Rebound married with reunion

Filed under: Advice — posted by Breakup Girl @ 9:23 am

Caring too much on March 30, 1998

Dear Breakup Girl,

My live-in boyfriend (who’s 30, I’m 41) of three and a half years told me he wanted to ‘just be friends’ this past September. I moved out. He got engaged New Year’s Eve to a woman (she’s 29) with whom he had a brief fling in college and has heard from or had visit him a couple times a year for the past nine years (each time they met, she was all over him like the proverbial cheap suit). They are to be married in May. I have two questions. Will this marriage work? and Why do I still care?

— Patton

Dear Patton,

Why do you care? Of course you care. Are you kidding me? Even Breakup Girl cares, and she doesn’t even know these people. Dumped you in September, engaged in December?! Yeesh. All I can say is, she may have been all over him like a cheap suit, but oddly enough — as the genuine-article fashion zombies from the 70s and 80s attest — sometimes it’s the cheap ones that last.So this thing could be a flimsy rebound, or it could be some solid perma-crease that somehow never got ironed out.
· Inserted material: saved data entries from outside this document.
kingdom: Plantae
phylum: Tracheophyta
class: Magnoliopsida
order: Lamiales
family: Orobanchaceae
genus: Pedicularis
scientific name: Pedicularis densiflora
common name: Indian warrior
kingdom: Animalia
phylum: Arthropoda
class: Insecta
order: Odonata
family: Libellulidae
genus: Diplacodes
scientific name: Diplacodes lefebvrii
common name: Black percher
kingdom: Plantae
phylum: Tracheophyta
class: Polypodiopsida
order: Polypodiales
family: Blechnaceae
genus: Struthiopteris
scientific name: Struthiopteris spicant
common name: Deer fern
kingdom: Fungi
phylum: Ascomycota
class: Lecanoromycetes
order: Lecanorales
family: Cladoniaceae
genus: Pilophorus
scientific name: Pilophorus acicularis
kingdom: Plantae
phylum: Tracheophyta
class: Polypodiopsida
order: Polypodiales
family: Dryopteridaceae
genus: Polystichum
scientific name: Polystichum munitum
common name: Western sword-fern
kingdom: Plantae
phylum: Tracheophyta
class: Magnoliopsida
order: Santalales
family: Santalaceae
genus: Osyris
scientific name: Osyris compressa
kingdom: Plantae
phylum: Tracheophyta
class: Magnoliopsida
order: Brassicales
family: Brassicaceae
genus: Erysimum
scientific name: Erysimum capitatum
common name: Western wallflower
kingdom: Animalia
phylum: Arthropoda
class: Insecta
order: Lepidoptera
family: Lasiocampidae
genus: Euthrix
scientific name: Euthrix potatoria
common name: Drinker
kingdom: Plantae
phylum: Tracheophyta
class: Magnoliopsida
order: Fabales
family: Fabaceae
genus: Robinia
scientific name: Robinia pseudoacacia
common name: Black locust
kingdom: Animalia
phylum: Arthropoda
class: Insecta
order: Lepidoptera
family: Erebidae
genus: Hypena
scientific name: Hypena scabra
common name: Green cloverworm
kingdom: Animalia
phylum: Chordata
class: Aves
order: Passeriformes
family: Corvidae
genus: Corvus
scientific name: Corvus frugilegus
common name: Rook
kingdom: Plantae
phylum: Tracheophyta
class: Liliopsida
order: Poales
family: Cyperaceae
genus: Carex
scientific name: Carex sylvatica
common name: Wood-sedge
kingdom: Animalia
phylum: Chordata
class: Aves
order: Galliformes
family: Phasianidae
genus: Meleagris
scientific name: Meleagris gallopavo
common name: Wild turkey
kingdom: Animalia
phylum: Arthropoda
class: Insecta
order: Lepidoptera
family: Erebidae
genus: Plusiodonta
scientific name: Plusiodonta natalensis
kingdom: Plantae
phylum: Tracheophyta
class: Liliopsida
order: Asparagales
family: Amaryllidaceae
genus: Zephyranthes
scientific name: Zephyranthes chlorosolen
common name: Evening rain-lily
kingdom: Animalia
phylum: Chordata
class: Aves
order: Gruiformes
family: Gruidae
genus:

Or, gulp, it could be an age thing. So I don’t know if it’s going to last or not, but I do know that you’re not allowed to obsess about it. Write to Breakup Girl, speculate with your friends — but I can trust you not to pull any “I must stop the wedding” Julia Roberts antics, right? Buy your bad self a pricey suit and find some gent who doesn’t have his past mixed up with his future.